In my earlier writings, I had also noted the overlap between Indian scholarship in Nepal and Indian political interests in Nepal and had concluded that Indian scholars tend to be far less free when it comes to studying subjects and establishing positions that are clearly independent of those forwarded by the Indian government. Again, this is not only a feature of Nepal studies in India. Writing in International Studies in 2009, Amitabh Mattoo, then a professor at JNU, argued that Indian area studies scholars “have not liberated themselves intellectually from their dependence on the state, and scholars who take a different view of the world from the government of India can even now invite sanctions in some form or the other”.

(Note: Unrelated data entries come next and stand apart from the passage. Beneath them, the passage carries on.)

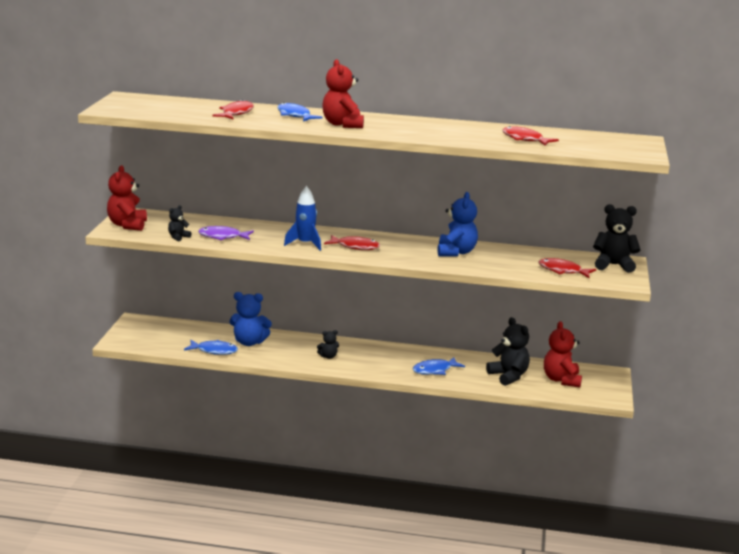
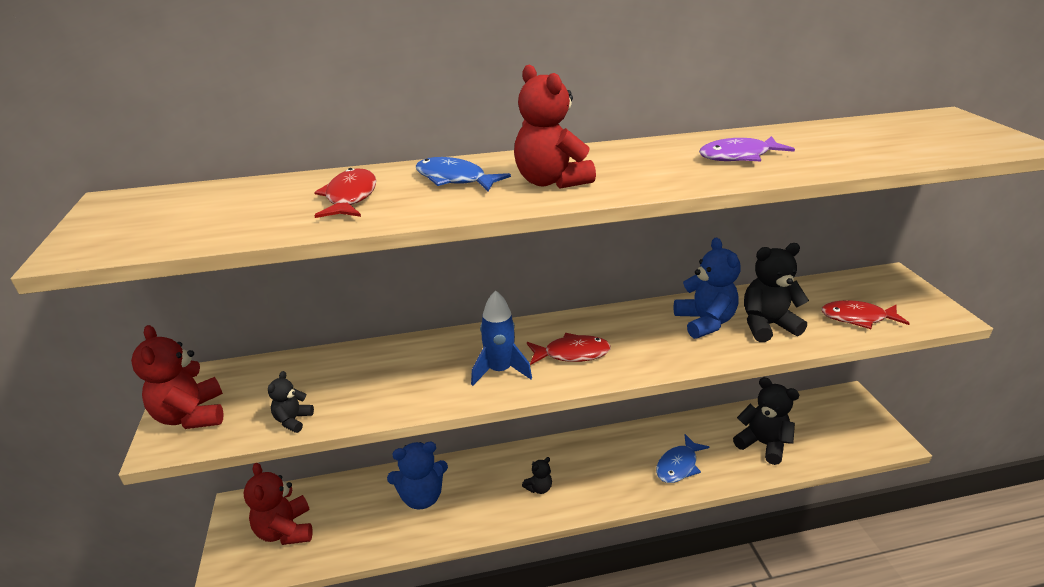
camera: 20 degrees left, 10 degrees up
blue fish [184,340,238,355] -> none
purple fish [198,226,254,241] -> purple fish moved to [699,136,795,161]
red fish [502,126,559,145] -> none
red teddy bear [544,321,582,387] -> red teddy bear moved to [243,463,312,545]
black teddy bear [593,204,640,273] -> black teddy bear moved to [744,243,809,342]

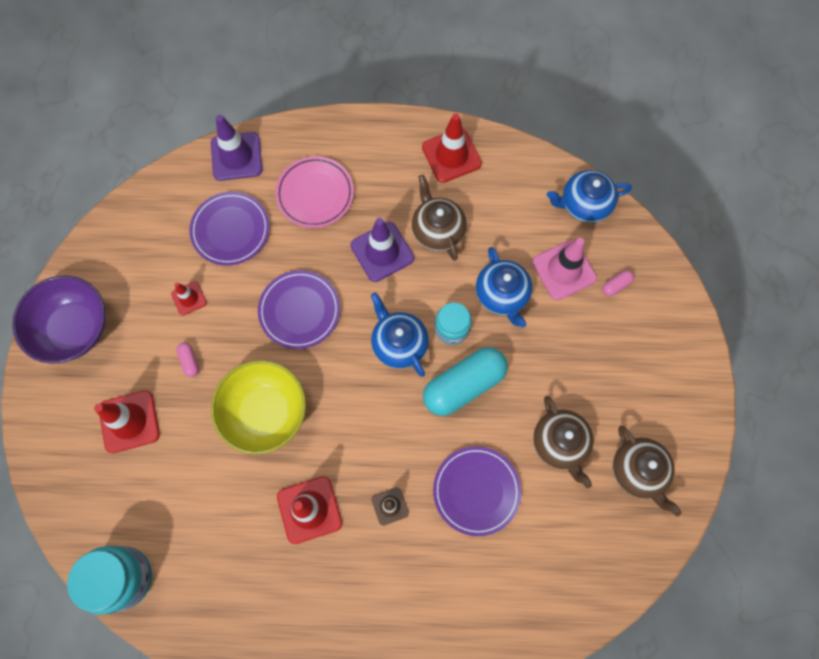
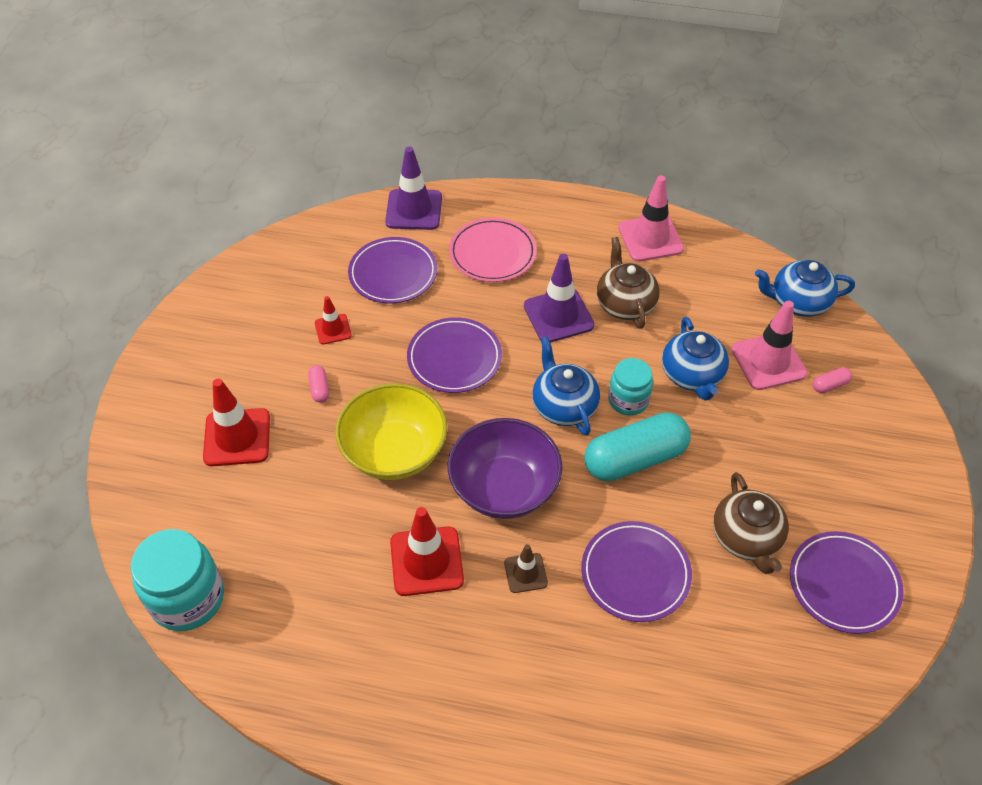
camera: 10 degrees right, 20 degrees down
purple bowl [12,275,106,364] -> purple bowl moved to [448,418,563,519]
red traffic cone [422,113,482,183] -> pink traffic cone [618,175,684,262]
brown teapot [613,426,682,516] -> purple plate [790,531,903,634]

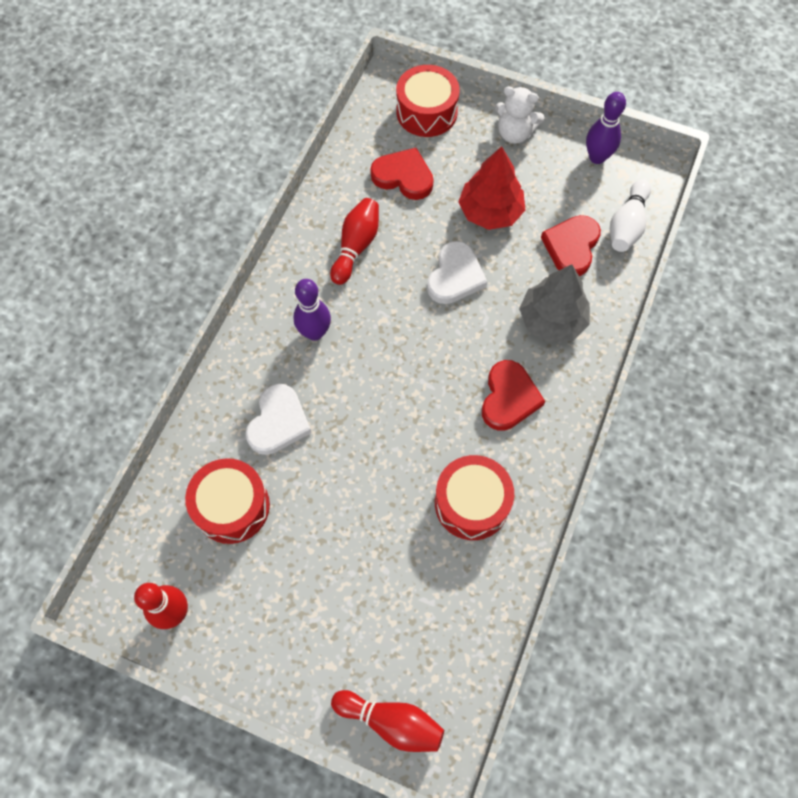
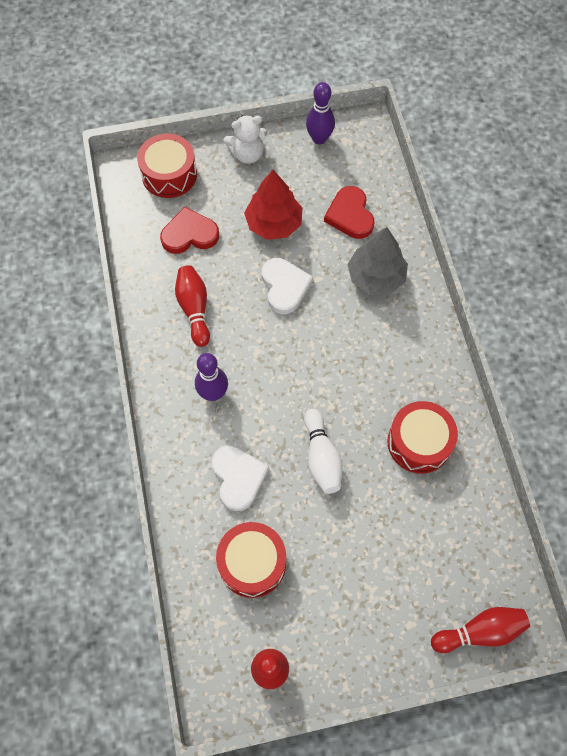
camera: 35 degrees left, 0 degrees up
red heart [482,360,545,431] -> none
white bowling pin [610,179,651,252] -> white bowling pin moved to [304,409,343,494]

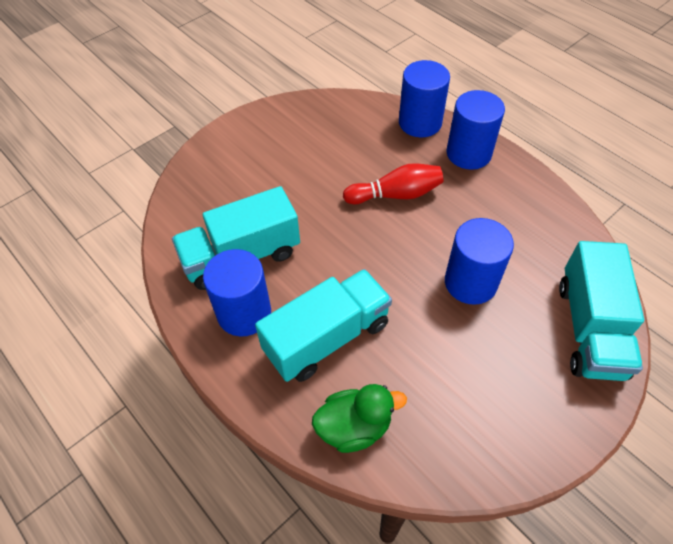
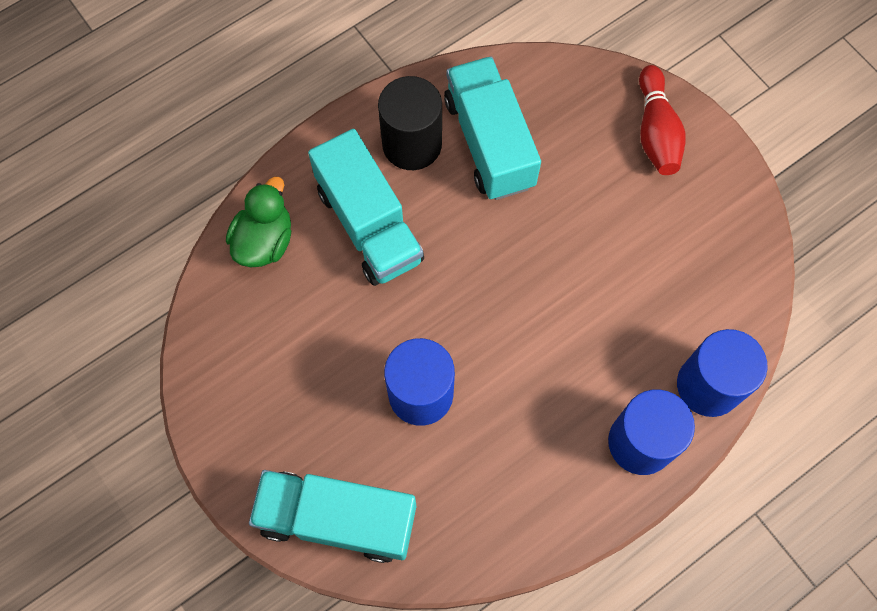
camera: 95 degrees right, 15 degrees up
blue cylinder [203,249,271,337] -> black cylinder [378,76,442,170]
green duck [312,384,407,453] -> green duck turned 150 degrees counterclockwise [226,177,291,267]
red bowling pin [343,163,443,204] -> red bowling pin moved to [639,65,686,175]

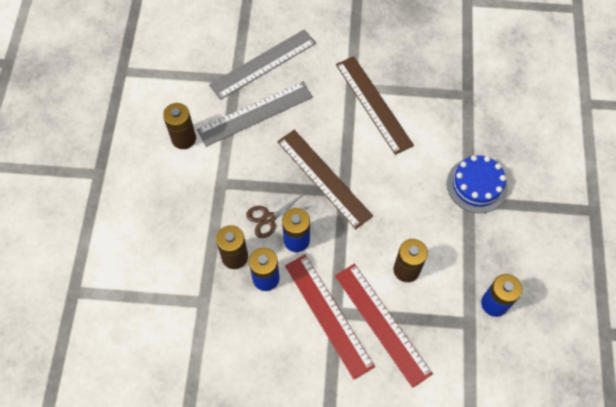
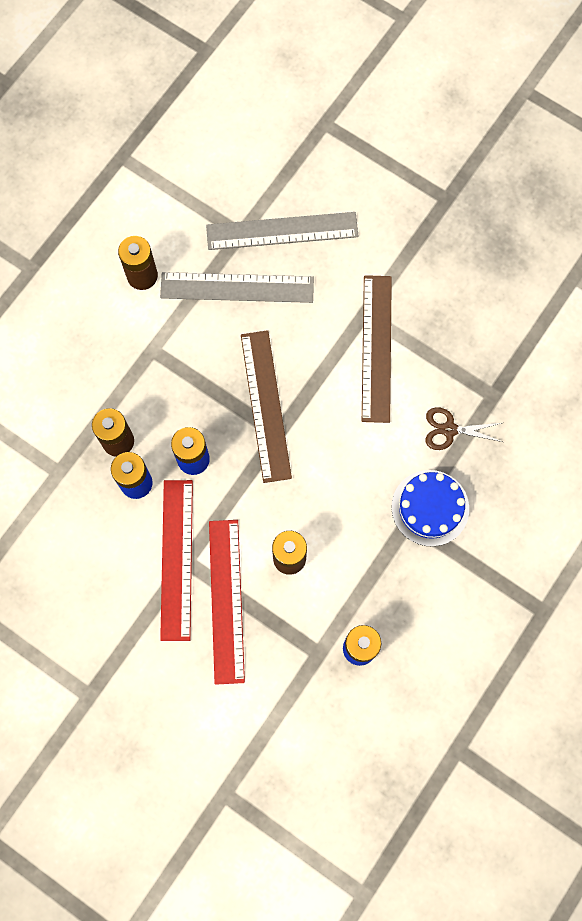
camera: 30 degrees right, 10 degrees up
brown scissors [246,194,309,238] -> brown scissors moved to [425,407,503,450]

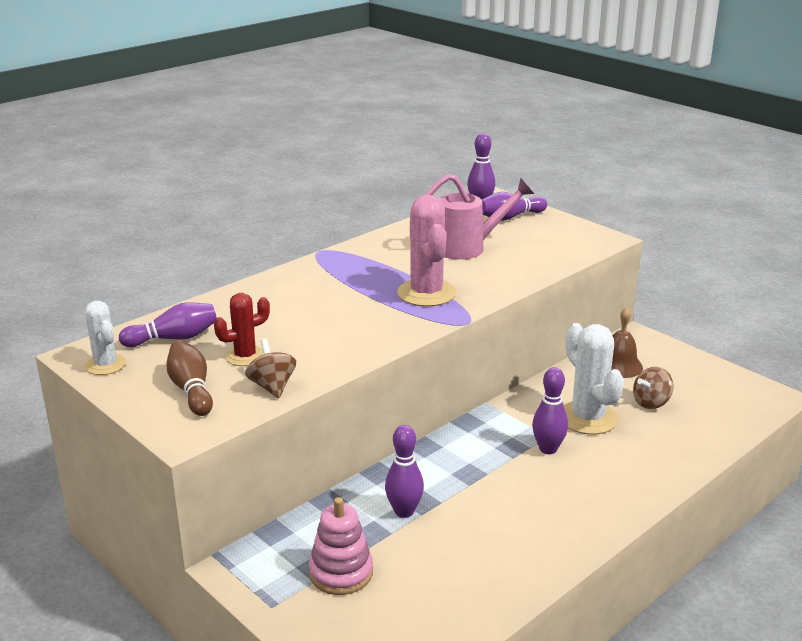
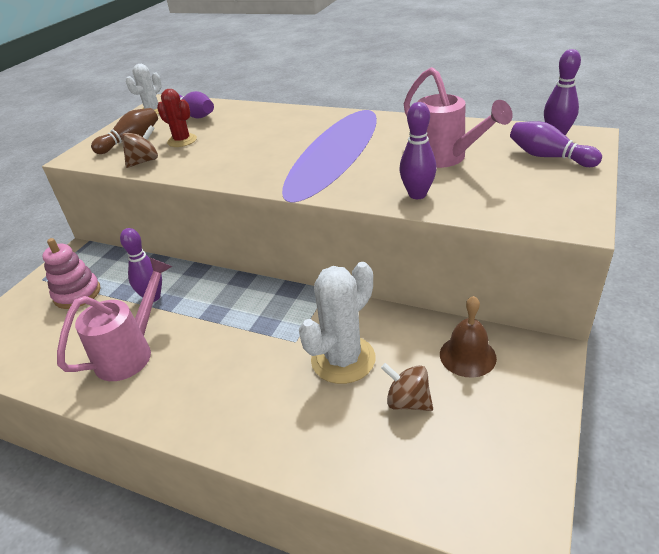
camera: 70 degrees right, 10 degrees up
pink cactus [397,195,456,307] -> none
purple bowling pin [532,367,568,454] -> purple bowling pin moved to [399,102,437,199]
none -> pink watering can [57,258,173,381]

Based on the above discussion, it is fair to conclude that area studies programmes on the South Asian region are languishing in at least two countries of South Asia, Nepal and India. Pakistani scholar S Akbar Zaidi reports much the same for the case of India studies in Pakistan (‘A Conspicuous Absence: Teaching and Research on India in Pakistan’, Economic and Political Weekly, 2009). Conversations with colleagues from Bangladesh and Sri Lanka over the years have revealed that the state of South Asian regional studies in those countries is not any better. It is clear that not much investment has been made in this field in the universities and the concerned research centres in all of the South Asian countries, despite the high level of talks held under the Saarc framework during the past three decades. The South Asian University established in New Delhi as a Saarc initiative has shown very little evidence that it will redress the lack noted herein anytime soon.
If South Asian studies in South Asia is not in a healthy state, what needs to be done? Long-term solutions can only come in the form of investments in our institutions—universities and research centres—and academics in each of the countries of the region. These investments, single- or multi-country initiatives, will have to dedicate substantial resources for field research for doctoral students, writing fellowships for junior and senior scholars, visiting chair positions for university teachers, libraries, and thematic workshops and conferences.
More immediately, we could perhaps begin by further documenting (in the form of bibliographies) the mutual research record of countries in the region and analysing the state of country-specific area studies in each of the countries where such an exercise has not been carried out until now. Collaborative networks of scholars and researchers across the region, who are willing to create innovative research programmes, must be encouraged by their home institutions. The University Grant Commissions and various councils that fund social science research in each of our countries must support such collaborative research. These exercises would also enable us to call upon our governments, regional organisations, and international agencies to better support long-term regional research initiatives in South Asia. Academia should matter to the shaping of mutual understandings in South Asia.